> _Untersuchter Text_
--------------------------------
Finanzpolitische Grundsatzerklärung zum Doppelhaushalt 2025/26
In der Ratssitzung am 17. Dezember 2024 wurde der Haushalt für die Jahre 2025 und 2026 von einer rot-grünen Mehrheit beschlossen. Ein Haushalt, der Rekordschulden in Höhe von zunächst 1.000.000.000 Euro am Ende von 2026 und dann Ende 2029 sogar von 2.000.000.000 Euro vorsieht. Rot-Grün nimmt nur wenige bis keinerlei Sparanstrengungen vor, die Schulden müssen kommende Generationen schultern. Das ist ungerecht und bedarf unserer entschiedenen Ablehnung.
--------------------------------
> _Erfasste Datensätze_
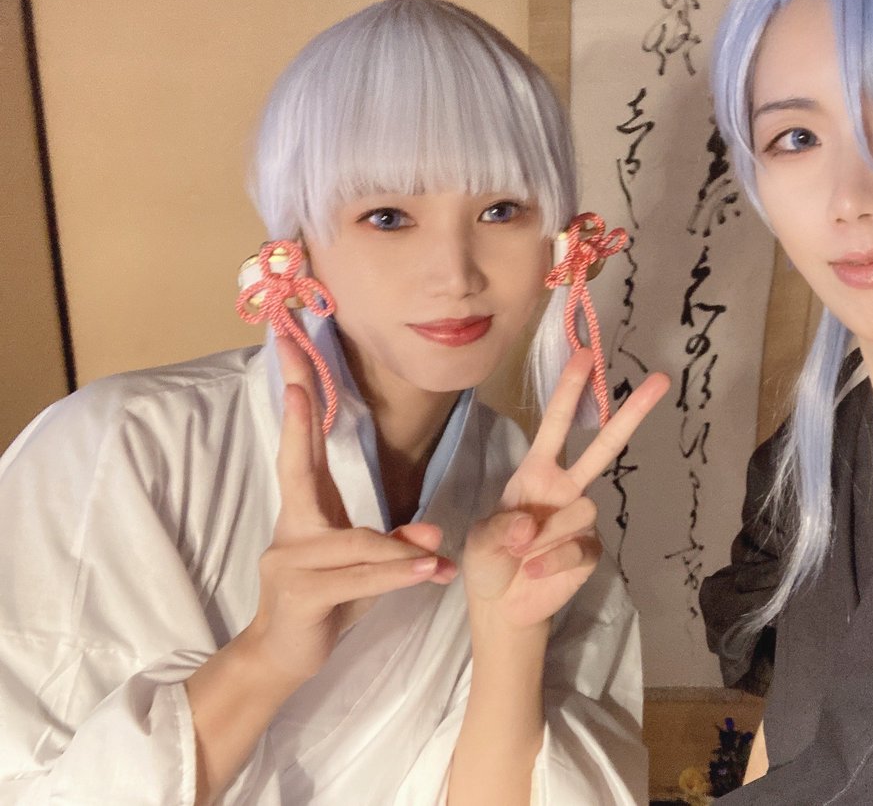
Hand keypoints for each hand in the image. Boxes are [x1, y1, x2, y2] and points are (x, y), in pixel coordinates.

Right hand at [243, 337, 456, 683]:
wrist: (284, 658)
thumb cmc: (327, 603)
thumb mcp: (368, 569)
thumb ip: (396, 546)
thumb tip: (434, 533)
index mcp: (306, 512)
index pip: (302, 451)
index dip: (299, 408)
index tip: (292, 363)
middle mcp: (292, 527)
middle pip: (295, 465)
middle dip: (296, 418)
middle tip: (293, 379)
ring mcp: (290, 560)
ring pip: (354, 542)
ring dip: (398, 552)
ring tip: (438, 556)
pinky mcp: (301, 594)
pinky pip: (358, 579)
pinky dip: (397, 576)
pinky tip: (429, 573)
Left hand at [462, 349, 668, 629]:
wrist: (502, 608)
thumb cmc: (488, 562)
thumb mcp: (479, 541)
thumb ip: (500, 528)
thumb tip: (531, 525)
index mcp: (536, 474)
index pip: (555, 426)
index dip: (569, 391)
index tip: (585, 354)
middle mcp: (565, 489)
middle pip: (604, 447)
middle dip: (631, 414)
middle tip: (660, 380)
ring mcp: (581, 520)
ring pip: (581, 510)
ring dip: (546, 535)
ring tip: (520, 555)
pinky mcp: (589, 551)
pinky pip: (580, 548)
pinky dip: (552, 562)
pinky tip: (534, 573)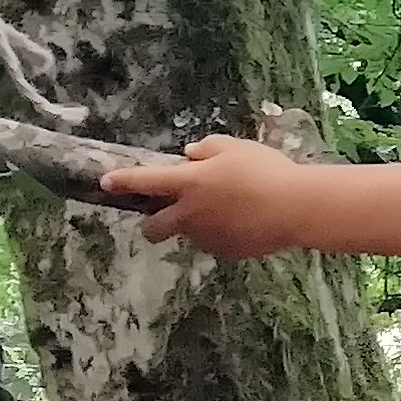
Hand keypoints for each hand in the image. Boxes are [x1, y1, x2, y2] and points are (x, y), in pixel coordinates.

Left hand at [100, 136, 321, 260]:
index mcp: (189, 183)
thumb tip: (190, 154)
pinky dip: (222, 234)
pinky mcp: (226, 252)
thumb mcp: (237, 148)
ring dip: (196, 224)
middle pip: (155, 226)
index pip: (145, 181)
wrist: (295, 208)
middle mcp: (190, 213)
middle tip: (165, 214)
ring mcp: (207, 237)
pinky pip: (216, 243)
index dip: (123, 181)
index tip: (104, 182)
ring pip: (189, 233)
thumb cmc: (266, 171)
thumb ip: (208, 148)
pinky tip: (247, 223)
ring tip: (231, 210)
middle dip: (152, 223)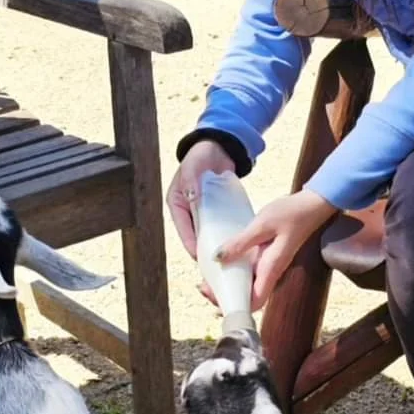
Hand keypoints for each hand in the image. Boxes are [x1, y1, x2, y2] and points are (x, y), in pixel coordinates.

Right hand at [166, 139, 236, 258]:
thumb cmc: (200, 157)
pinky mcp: (216, 211)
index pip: (182, 229)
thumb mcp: (192, 169)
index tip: (200, 256)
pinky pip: (220, 226)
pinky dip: (226, 235)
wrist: (217, 149)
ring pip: (208, 234)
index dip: (190, 244)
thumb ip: (191, 182)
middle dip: (203, 250)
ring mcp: (202, 213)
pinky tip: (237, 244)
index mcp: (176, 204)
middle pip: (194, 236)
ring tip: (228, 259)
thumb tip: (192, 197)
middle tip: (215, 264)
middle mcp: (188, 212)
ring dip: (216, 245)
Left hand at [217, 189, 336, 310]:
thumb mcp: (262, 224)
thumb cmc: (291, 214)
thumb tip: (217, 258)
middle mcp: (270, 273)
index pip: (253, 303)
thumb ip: (240, 242)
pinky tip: (223, 260)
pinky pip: (249, 272)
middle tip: (203, 284)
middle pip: (247, 298)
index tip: (213, 294)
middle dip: (224, 296)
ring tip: (208, 275)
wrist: (312, 205)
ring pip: (247, 286)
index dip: (233, 306)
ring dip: (228, 285)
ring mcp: (269, 266)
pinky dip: (234, 272)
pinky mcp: (267, 258)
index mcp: (271, 269)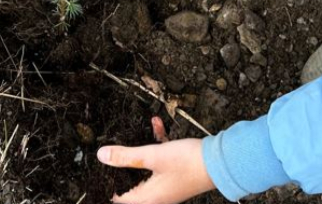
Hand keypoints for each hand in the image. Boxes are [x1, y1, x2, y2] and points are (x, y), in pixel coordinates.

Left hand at [98, 128, 214, 203]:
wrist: (220, 162)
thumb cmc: (188, 162)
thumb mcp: (152, 155)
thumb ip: (126, 156)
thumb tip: (102, 156)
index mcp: (147, 198)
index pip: (119, 196)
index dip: (108, 181)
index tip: (101, 165)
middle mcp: (157, 196)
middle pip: (130, 181)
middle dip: (123, 163)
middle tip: (114, 148)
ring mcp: (167, 185)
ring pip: (146, 167)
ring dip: (142, 149)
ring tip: (136, 130)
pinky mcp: (175, 174)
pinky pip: (160, 161)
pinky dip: (157, 145)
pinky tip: (157, 125)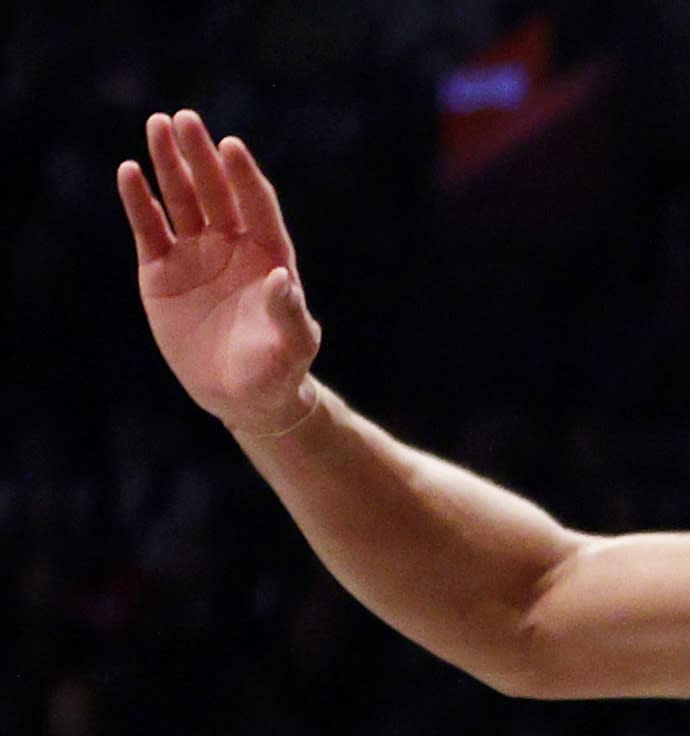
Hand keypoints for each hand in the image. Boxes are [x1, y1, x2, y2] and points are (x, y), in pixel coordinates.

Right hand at [118, 111, 321, 435]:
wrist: (243, 395)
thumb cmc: (279, 369)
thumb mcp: (293, 346)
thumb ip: (289, 313)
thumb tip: (281, 278)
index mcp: (269, 254)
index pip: (256, 205)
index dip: (243, 176)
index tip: (231, 146)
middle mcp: (232, 246)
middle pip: (215, 191)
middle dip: (201, 156)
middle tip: (184, 118)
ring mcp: (196, 254)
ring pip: (181, 200)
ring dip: (169, 164)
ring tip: (157, 125)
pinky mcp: (162, 270)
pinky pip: (149, 228)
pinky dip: (139, 201)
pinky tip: (129, 171)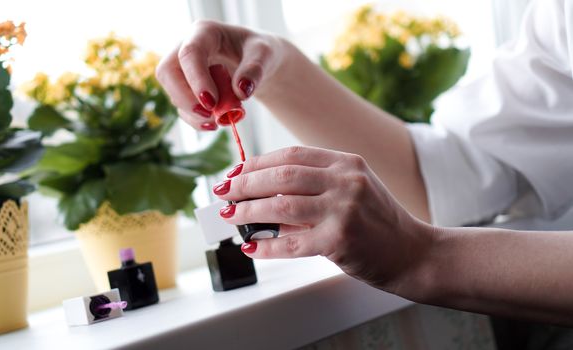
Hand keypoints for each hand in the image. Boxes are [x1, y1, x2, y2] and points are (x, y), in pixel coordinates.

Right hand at [155, 20, 285, 130]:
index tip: (212, 103)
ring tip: (220, 119)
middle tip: (210, 114)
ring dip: (193, 113)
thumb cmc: (259, 52)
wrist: (258, 63)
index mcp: (204, 33)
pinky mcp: (185, 88)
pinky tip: (213, 124)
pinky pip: (181, 107)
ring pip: (172, 92)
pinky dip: (195, 120)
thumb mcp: (265, 55)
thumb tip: (241, 91)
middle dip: (185, 98)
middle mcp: (186, 47)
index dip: (196, 79)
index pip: (190, 53)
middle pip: (167, 72)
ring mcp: (182, 69)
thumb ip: (255, 70)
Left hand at [212, 146, 435, 295]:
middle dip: (245, 184)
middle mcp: (346, 181)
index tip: (235, 173)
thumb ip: (311, 190)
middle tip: (223, 193)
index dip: (256, 163)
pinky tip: (251, 247)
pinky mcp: (341, 240)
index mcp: (346, 163)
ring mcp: (345, 209)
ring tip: (230, 217)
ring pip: (282, 206)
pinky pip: (292, 243)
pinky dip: (267, 246)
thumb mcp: (350, 192)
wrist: (412, 253)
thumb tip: (260, 198)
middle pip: (281, 176)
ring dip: (249, 212)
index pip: (290, 155)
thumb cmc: (376, 222)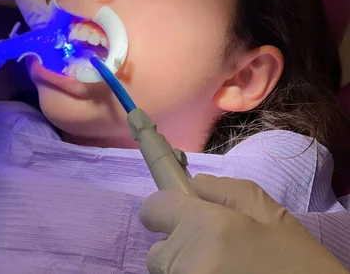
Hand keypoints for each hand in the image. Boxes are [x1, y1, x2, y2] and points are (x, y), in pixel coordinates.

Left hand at [141, 174, 347, 273]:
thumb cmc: (298, 264)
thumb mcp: (271, 216)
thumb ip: (226, 191)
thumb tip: (194, 186)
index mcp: (205, 226)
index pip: (153, 208)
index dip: (166, 209)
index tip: (180, 216)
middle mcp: (185, 259)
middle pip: (158, 248)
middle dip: (179, 246)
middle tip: (216, 253)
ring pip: (167, 272)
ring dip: (185, 269)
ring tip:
--------------------------------
> _Aufgabe_
Stimmen die folgenden Aussagen mit dem untersuchten Text überein? Antworte jeweils mit Ja oder Nein und führe die entscheidenden Worte des Texts als wörtliches Zitat an.
(a) Der Haushalt für 2025 und 2026 wurde in der Ratssitzung am 17. Dezember 2024 beschlossen.
(b) Bis Ende 2029 sollen die Schulden auf 1.000.000.000 Euro sinken.
(c) Rot-Grün nimmt umfangreiche Sparanstrengungen vor.
Maßgeblich ist allein der untersuchte Text.

> _Ergebnis_
(a) Ja: „In der Ratssitzung am 17. Dezember 2024 wurde der Haushalt für die Jahre 2025 und 2026 von einer rot-grünen Mehrheit beschlossen.“
(b) Nein: „dann Ende 2029 sogar von 2.000.000.000 Euro vorsieht“
(c) Nein: „Rot-Grün nimmt nur wenige bis keinerlei Sparanstrengungen vor“